How to complete this task —
Look over the entries that follow. Report how many lines contain "يمكنكم", with nothing else.

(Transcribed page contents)

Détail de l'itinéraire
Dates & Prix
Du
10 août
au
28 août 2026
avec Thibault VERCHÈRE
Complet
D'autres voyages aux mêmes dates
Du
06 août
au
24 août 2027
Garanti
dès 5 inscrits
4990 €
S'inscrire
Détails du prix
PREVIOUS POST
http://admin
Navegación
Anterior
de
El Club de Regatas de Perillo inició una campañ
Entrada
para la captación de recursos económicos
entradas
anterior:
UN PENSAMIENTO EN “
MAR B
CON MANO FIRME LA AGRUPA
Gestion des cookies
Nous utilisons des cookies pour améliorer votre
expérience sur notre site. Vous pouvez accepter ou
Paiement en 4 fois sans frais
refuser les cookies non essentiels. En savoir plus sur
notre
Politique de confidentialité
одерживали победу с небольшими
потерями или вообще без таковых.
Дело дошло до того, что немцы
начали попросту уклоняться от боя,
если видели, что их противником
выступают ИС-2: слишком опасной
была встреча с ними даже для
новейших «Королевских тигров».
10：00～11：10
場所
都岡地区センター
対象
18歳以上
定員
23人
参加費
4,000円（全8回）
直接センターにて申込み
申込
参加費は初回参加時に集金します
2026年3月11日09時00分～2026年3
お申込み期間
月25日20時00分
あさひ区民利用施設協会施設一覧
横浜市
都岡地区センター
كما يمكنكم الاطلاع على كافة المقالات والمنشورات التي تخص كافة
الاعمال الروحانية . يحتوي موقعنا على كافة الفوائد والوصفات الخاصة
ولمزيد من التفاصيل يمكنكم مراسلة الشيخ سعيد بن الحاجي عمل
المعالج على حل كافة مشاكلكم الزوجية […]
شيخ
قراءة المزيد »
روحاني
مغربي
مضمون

---

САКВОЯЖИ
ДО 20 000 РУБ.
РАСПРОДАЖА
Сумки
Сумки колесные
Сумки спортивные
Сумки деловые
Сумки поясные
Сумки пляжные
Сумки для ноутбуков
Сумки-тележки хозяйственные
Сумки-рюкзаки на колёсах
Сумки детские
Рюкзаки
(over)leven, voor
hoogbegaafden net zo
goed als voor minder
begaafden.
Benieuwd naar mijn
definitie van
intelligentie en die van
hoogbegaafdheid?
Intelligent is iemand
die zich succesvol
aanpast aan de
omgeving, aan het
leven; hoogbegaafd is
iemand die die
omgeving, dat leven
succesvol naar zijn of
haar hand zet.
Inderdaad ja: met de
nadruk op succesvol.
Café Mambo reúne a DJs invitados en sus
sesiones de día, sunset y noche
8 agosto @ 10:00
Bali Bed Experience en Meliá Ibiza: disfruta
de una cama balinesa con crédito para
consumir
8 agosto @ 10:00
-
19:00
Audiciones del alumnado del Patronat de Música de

Solution —
2